--- Provided information ---

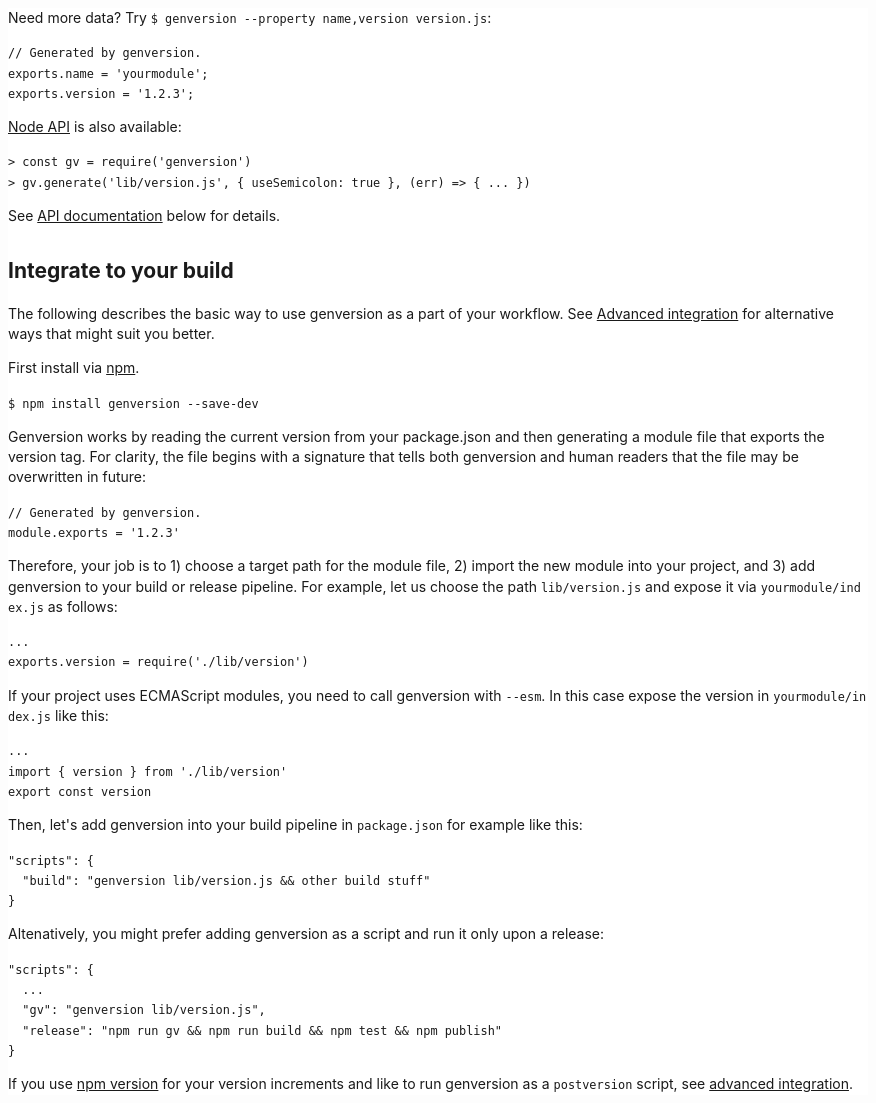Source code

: Need more data? Try `$ genversion --property name,version version.js`:

    // Generated by genversion.
    exports.name = 'yourmodule';
    exports.version = '1.2.3';

[Node API](#node-api) is also available:

    > const gv = require('genversion')
    > gv.generate('lib/version.js', { useSemicolon: true }, (err) => { ... })

See [API documentation](#command-line-api) below for details.

## Integrate to your build

The following describes the basic way to use genversion as a part of your workflow. See [Advanced integration](#advanced-integration) for alternative ways that might suit you better.

First install via [npm](https://www.npmjs.com/package/genversion).

    $ npm install genversion --save-dev

Genversion works by reading the current version from your package.json and then generating a module file that exports the version tag. For clarity, the file begins with a signature that tells both genversion and human readers that the file may be overwritten in future:

    // Generated by genversion.
    module.exports = '1.2.3'

Therefore, your job is to 1) choose a target path for the module file, 2) import the new module into your project, and 3) add genversion to your build or release pipeline. For example, let us choose the path `lib/version.js` and expose it via `yourmodule/index.js` as follows:

    ...
    exports.version = require('./lib/version')

If your project uses ECMAScript modules, you need to call genversion with `--esm`. In this case expose the version in `yourmodule/index.js` like this:

    ...
    import { version } from './lib/version'
    export const version

Then, let's add genversion into your build pipeline in `package.json` for example like this:

    "scripts": {
      "build": "genversion lib/version.js && other build stuff"
    }

Altenatively, you might prefer adding genversion as a script and run it only upon a release:

    "scripts": {
      ...
      "gv": "genversion lib/version.js",
      "release": "npm run gv && npm run build && npm test && npm publish"
    }

If you use [npm version](https://docs.npmjs.com/cli/v10/commands/npm-version) for your version increments and like to run genversion as a `postversion` script, see [advanced integration](#advanced-integration).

---

=== Instructions to follow ===
Return every line holding the word "project" from the records.

=== Solution ===
Therefore, your job is to 1) choose a target path for the module file, 2) import the new module into your project, and 3) add genversion to your build or release pipeline. For example, let us choose the path `lib/version.js` and expose it via `yourmodule/index.js` as follows:
If your project uses ECMAScript modules, you need to call genversion with `--esm`. In this case expose the version in `yourmodule/index.js` like this:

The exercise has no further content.